09 janeiro 2004

Resposta à Anabela

Acabei de ler o comentário que a Anabela fez ao post do João sobre a edição do filme Schindler's List em DVD. Perguntava a Anabela, quando se faria um filme sobre a vida do cônsul Aristides de Sousa Mendes? Pois minha querida, desconfio que a resposta será: nunca.

Quero acreditar (usando uma boa dose daquilo a que os ingleses chamam "wishful thinking") que a maioria das pessoas já tenha ouvido falar em Sousa Mendes, quanto mais não seja na sequência do filme Schindler's List. Na época, lembro-me de ter visto uma ou outra reportagem e um bom documentário, de ter lido um excelente trabalho (se a memória não me falha, na revista Visão) e nada mais. O nome de Aristides de Sousa Mendes não consta dos programas escolares e muito menos das prioridades das pessoas que gerem a "cultura" em Portugal. Desconhecemos a nossa História e gostamos de mostrar com alegria patética a nossa ignorância e desprezo.

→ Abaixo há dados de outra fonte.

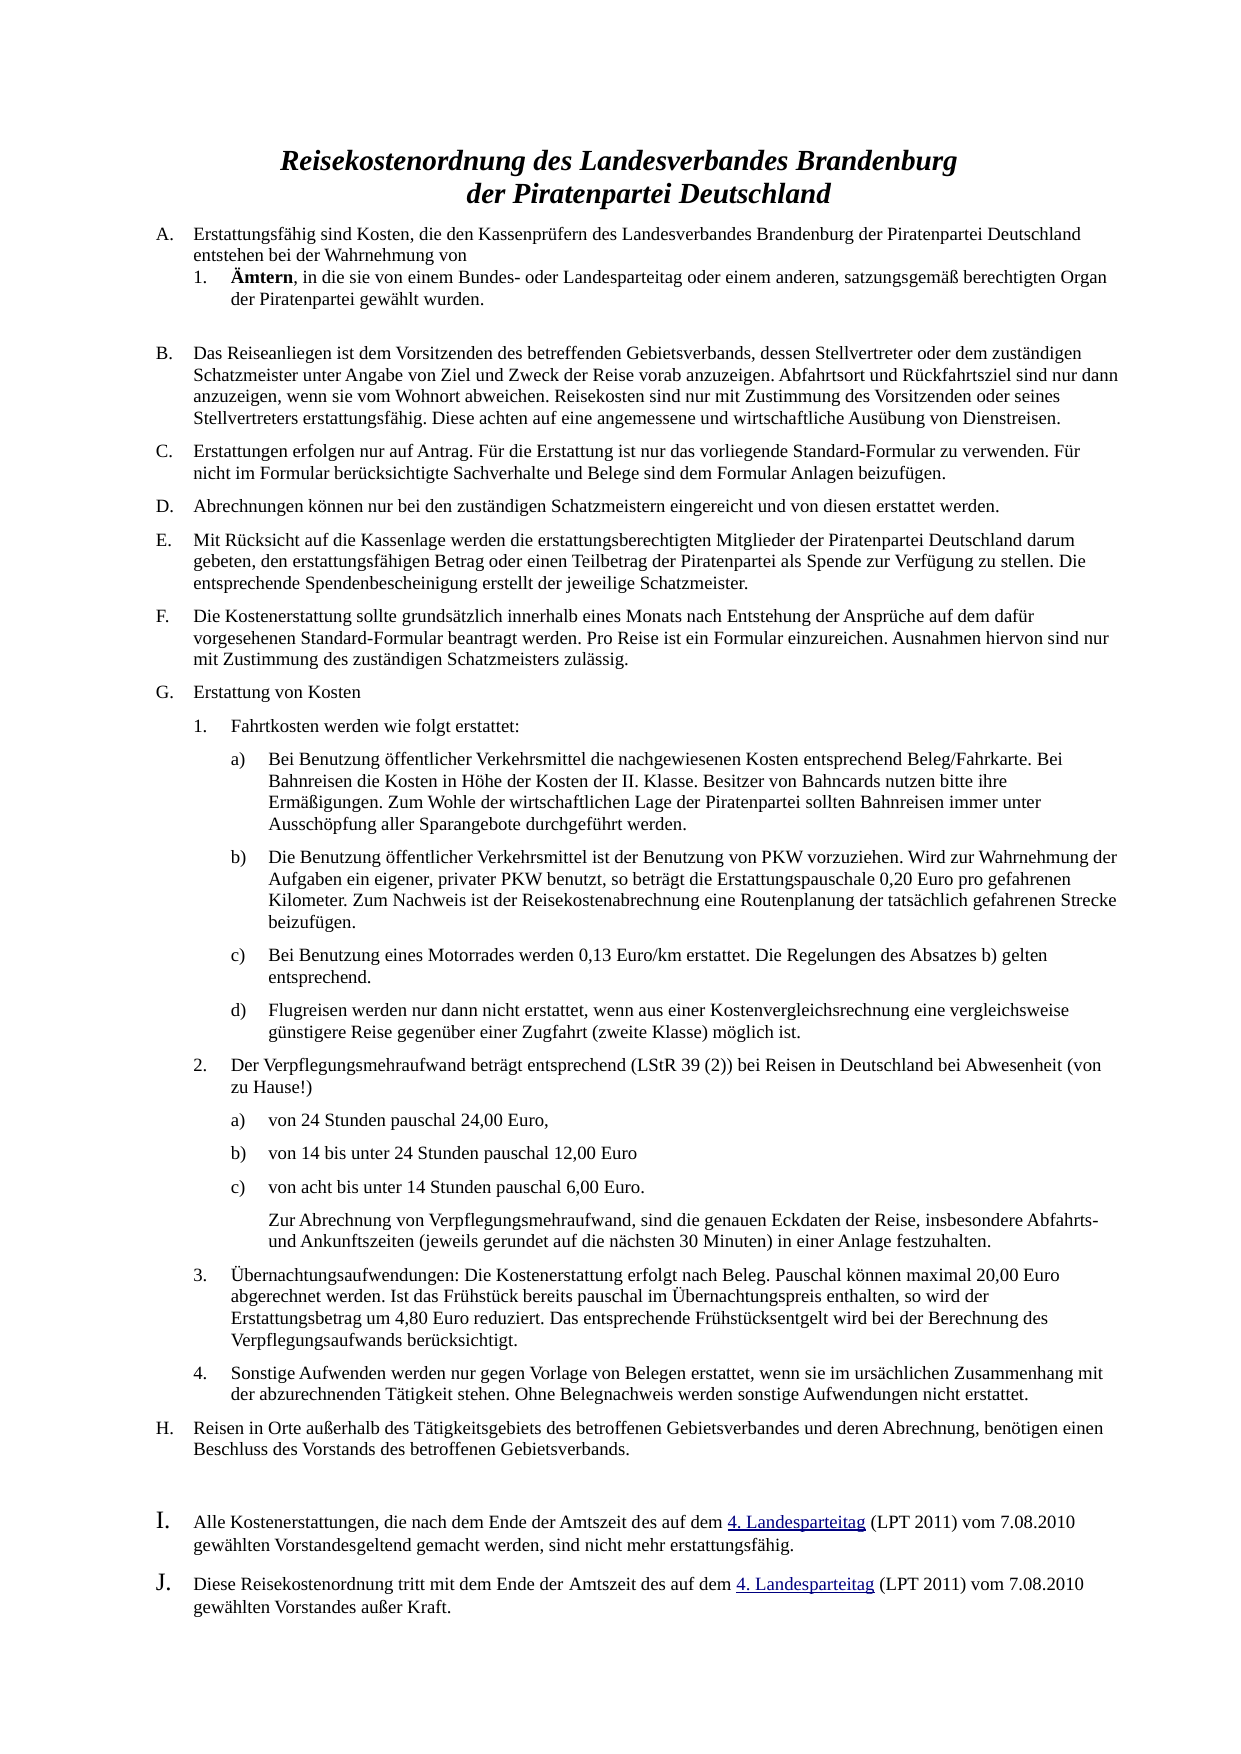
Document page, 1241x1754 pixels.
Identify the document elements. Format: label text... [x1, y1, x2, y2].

list Erstattungsfähig sind Kosten, die den Kassenprüfern des Landesverbandes Brandenburg der Piratenpartei Deutschland entstehen bei der Wahrnehmung von [156, 223, 1122, 266]
list Die Benutzung öffentlicher Verkehrsmittel ist der Benutzung von PKW vorzuziehen. Wird zur Wahrnehmung der Aufgaben ein eigener, privater PKW benutzt, so beträgt die Erstattungspauschale 0,20 Euro pro gefahrenen Kilometer. Zum Nachweis ist der Reisekostenabrechnung eine Routenplanung der tatsächlich gefahrenen Strecke beizufügen. [231, 846, 1122, 932]
list Erstattungen erfolgen nur auf Antrag. Für die Erstattung ist nur das vorliegende Standard-Formular zu verwenden. Für nicht im Formular berücksichtigte Sachverhalte und Belege sind dem Formular Anlagen beizufügen. [156, 440, 1122, 483]
list Die Kostenerstattung sollte grundsätzlich innerhalb eines Monats nach Entstehung der Ansprüche auf dem dafür vorgesehenen Standard-Formular beantragt werden. Pro Reise ist ein Formular einzureichen. Ausnahmen hiervon sind nur mit Zustimmung des zuständigen Schatzmeisters zulässig. [156, 605, 1122, 670]
list Abrechnungen können nur bei den zuständigen Schatzmeistern eingereicht und von diesen erstattet werden. [156, 495, 1122, 517]
list Flugreisen werden nur dann nicht erstattet, wenn aus einer Kostenvergleichsrechnung eine vergleichsweise günstigere Reise gegenüber einer Zugfahrt (zweite Klasse) möglich ist. [231, 999, 1122, 1042]
list Diese Reisekostenordnung tritt mit dem Ende der Amtszeit des auf dem 4. Landesparteitag (LPT 2011) vom 7.08.2010 gewählten Vorstandes außer Kraft. [156, 1567, 1122, 1617]
list Alle Kostenerstattungen, die nach dem Ende der Amtszeit des auf dem 4. Landesparteitag (LPT 2011) vom 7.08.2010 gewählten Vorstandesgeltend gemacht werden, sind nicht mehr erstattungsfähig. [156, 1505, 1122, 1555]
list Mit Rücksicht auf die Kassenlage werden die erstattungsberechtigten Mitglieder der Piratenpartei Deutschland darum gebeten, den erstattungsfähigen Betrag oder einen Teilbetrag der Piratenpartei als Spende zur Verfügung zu stellen. Die entsprechende Spendenbescheinigung erstellt der jeweilige Schatzmeister. [156, 528, 1122, 593]
list Der Verpflegungsmehraufwand beträgt entsprechend (LStR 39 (2)) bei Reisen in Deutschland bei Abwesenheit (von zu Hause!) [193, 1054, 1122, 1097]
list Ämtern, in die sie von einem Bundes- oder Landesparteitag oder einem anderen, satzungsgemäß berechtigten Organ der Piratenpartei gewählt wurden. [193, 266, 1122, 309]
subtitle Reisekostenordnung des Landesverbandes Brandenburg der Piratenpartei Deutschland [118, 143, 1122, 210]
list Zur Abrechnung von Verpflegungsmehraufwand, sind die genauen Eckdaten der Reise, insbesondere Abfahrts- und Ankunftszeiten (jeweils gerundet auf die nächsten 30 Minuten) in einer Anlage festzuhalten. [231, 1209, 1122, 1252]
list Sonstige Aufwenden werden nur gegen Vorlage von Belegen erstattet, wenn sie im ursächlichen Zusammenhang mit der abzurechnenden Tätigkeit stehen. Ohne Belegnachweis werden sonstige Aufwendungen nicht erstattet. [193, 1362, 1122, 1405]
list Bei Benutzung eines Motorrades werden 0,13 Euro/km erstattet. Die Regelungen des Absatzes b) gelten entsprechend. [231, 944, 1122, 987]
list von acht bis unter 14 Stunden pauschal 6,00 Euro. [231, 1176, 1122, 1197]
list Übernachtungsaufwendungen: Die Kostenerstattung erfolgt nach Beleg. Pauschal können maximal 20,00 Euro abgerechnet werden. Ist das Frühstück bereits pauschal im Übernachtungspreis enthalten, so wird der Erstattungsbetrag um 4,80 Euro reduziert. Das entsprechende Frühstücksentgelt wird bei der Berechnung des Verpflegungsaufwands berücksichtigt. [193, 1264, 1122, 1350]
list von 24 Stunden pauschal 24,00 Euro, [231, 1109, 1122, 1130]
list Das Reiseanliegen ist dem Vorsitzenden des betreffenden Gebietsverbands, dessen Stellvertreter oder dem zuständigen Schatzmeister unter Angabe von Ziel und Zweck der Reise vorab anzuzeigen. Abfahrtsort und Rückfahrtsziel sind nur dann anzuzeigen, wenn sie vom Wohnort abweichen. Reisekosten sind nur mit Zustimmung des Vorsitzenden oder seines Stellvertreters erstattungsfähig. Diese achten auf eine angemessene und wirtschaftliche Ausübung von Dienstreisen. [156, 342, 1122, 428]
list Erstattung von Kosten [156, 681, 1122, 703]
list Fahrtkosten werden wie folgt erstattet: [193, 715, 1122, 736]
list von 14 bis unter 24 Stunden pauschal 12,00 Euro [231, 1142, 1122, 1164]
list Bei Benutzung öffentlicher Verkehrsmittel die nachgewiesenen Kosten entsprechend Beleg/Fahrkarte. Bei Bahnreisen die Kosten in Höhe der Kosten der II. Klasse. Besitzer von Bahncards nutzen bitte ihre Ermäßigungen. Zum Wohle der wirtschaftlichen Lage der Piratenpartei sollten Bahnreisen immer unter Ausschöpfung aller Sparangebote durchgeführt werden. [231, 748, 1122, 834]
list Reisen in Orte außerhalb des Tätigkeitsgebiets des betroffenen Gebietsverbandes und deren Abrechnung, benötigen einen Beschluss des Vorstands des betroffenen Gebietsverbands. [156, 1417, 1122, 1460]
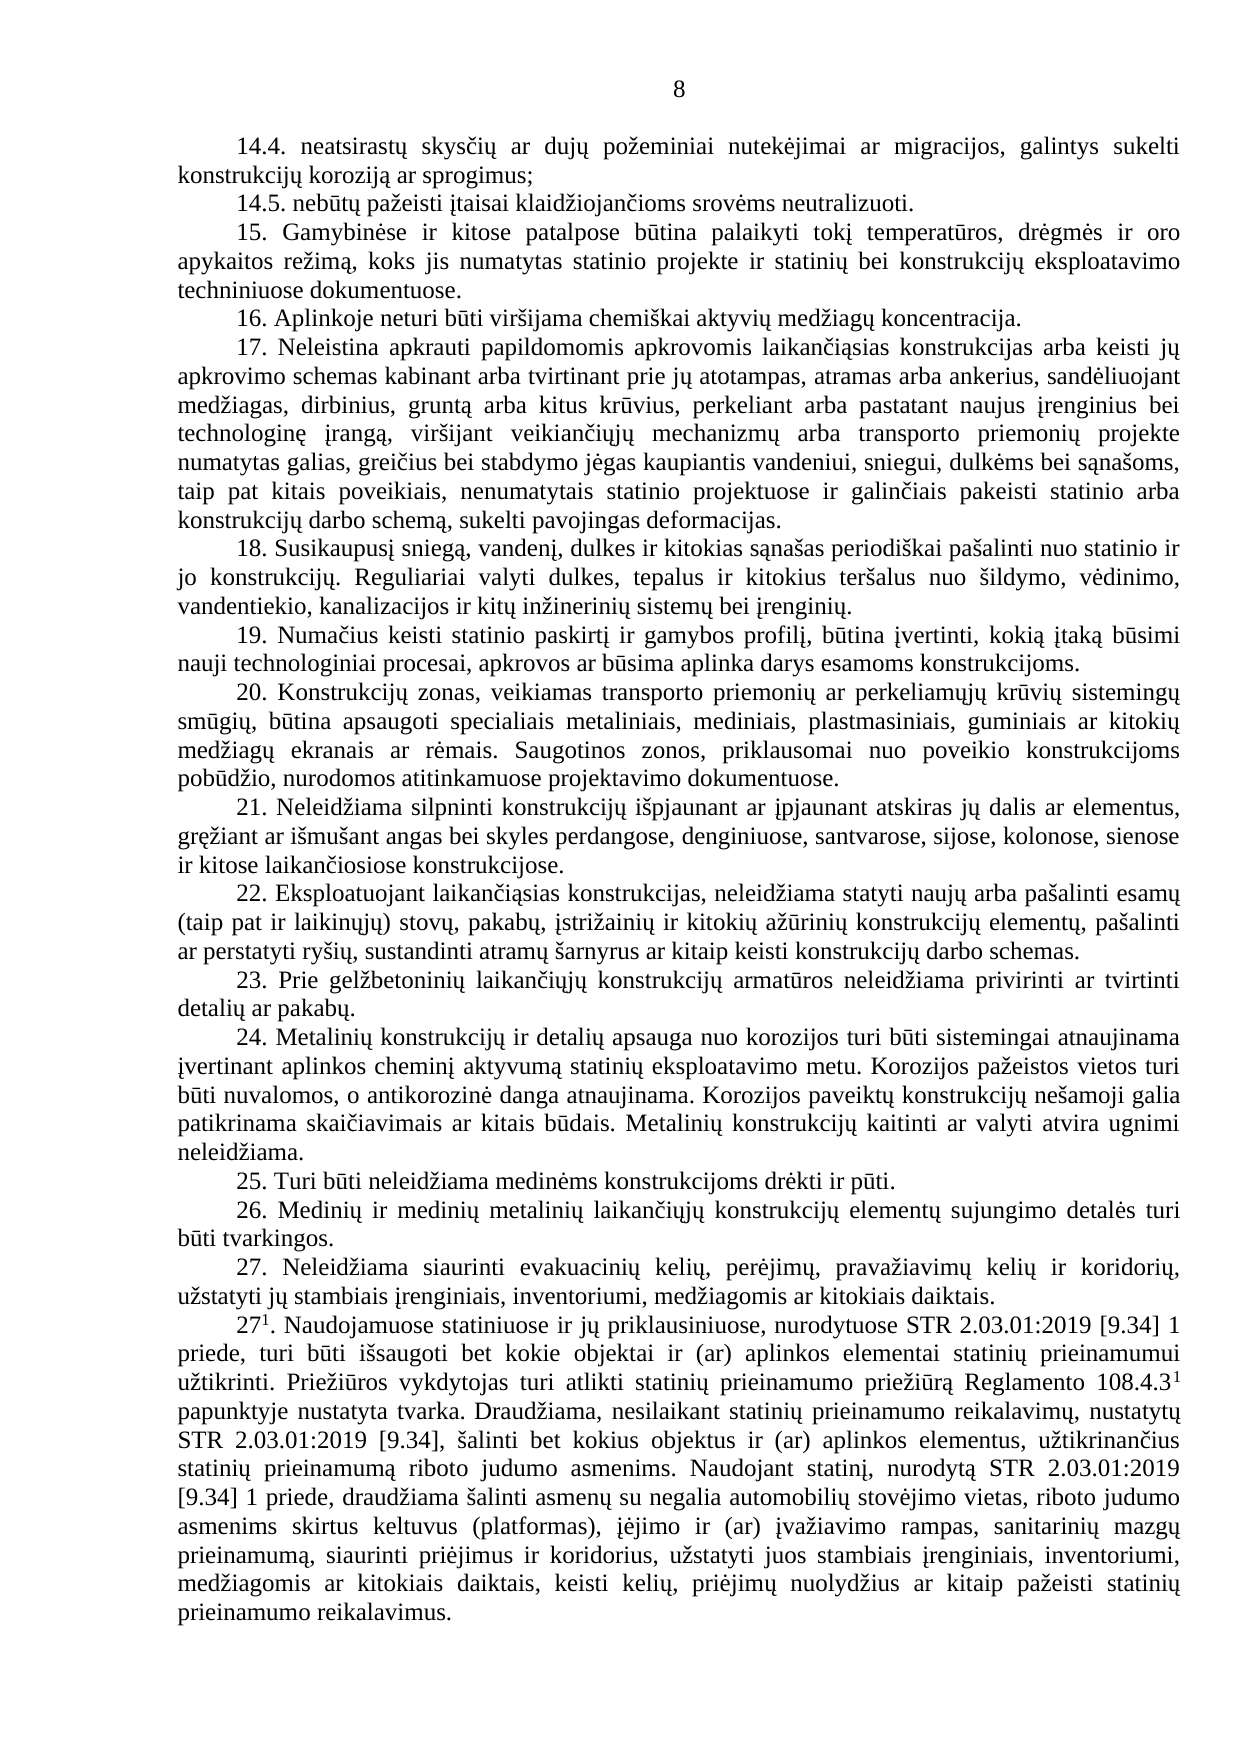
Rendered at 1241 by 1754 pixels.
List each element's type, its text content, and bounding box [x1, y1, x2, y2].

text 15. Gamybinėse ir kitose patalpose būtina palaikyti tokį temperatūros, drėgmės ir oro apykaitos režimą, koks jis numatytas statinio projekte ir statinių bei konstrukcijų eksploatavimo techniniuose dokumentuose. [177, 217, 1181, 303]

Isto, como é óbvio, não se aplica apenas a Sousa Mendes, mas a tudo quanto é história e cultura portuguesas. Não se adaptam as obras dos nossos escritores ao cinema e à televisão, salvo raríssimas excepções. Documentários sobre História, só os do Prof. José Hermano Saraiva, que lá vai mantendo o seu lugar cativo na televisão e no coração dos portugueses e ainda bem! Factos e rigores à parte, ninguém nega que o Professor continue a ser um excelente contador de histórias, alguém que sabe dar vida e emoção às próprias pedras.

Enfim, olho para trás e sinto saudades dos tempos em que o Mário Viegas dizia poesia em horário nobre, ou em que, para adaptar uma obra de Eça de Queiróz à televisão não era necessário mastigar o texto e servi-lo em pequenas doses, adaptadas aos nossos dias, polvilhadas com todos os ingredientes telenovelescos que as pessoas aparentemente já não dispensam.

Excepções à regra: os excelentes argumentos de Francisco Moita Flores (que me fazem perdoar-lhe quase por completo a "Lusitana Paixão", de que falo no parágrafo anterior) e um ou outro esforço pontual para despertar novamente o gosto dos portugueses por aquilo a que se convencionou chamar um dia a nossa "herança comum".

O resto é "Big Brother", telenovela e futebol e pouco mais, até porque, como disse alguém da SIC, nada de programas culturais em prime time! Os "intelectuais" podem muito bem deitar-se tarde, acrescento eu.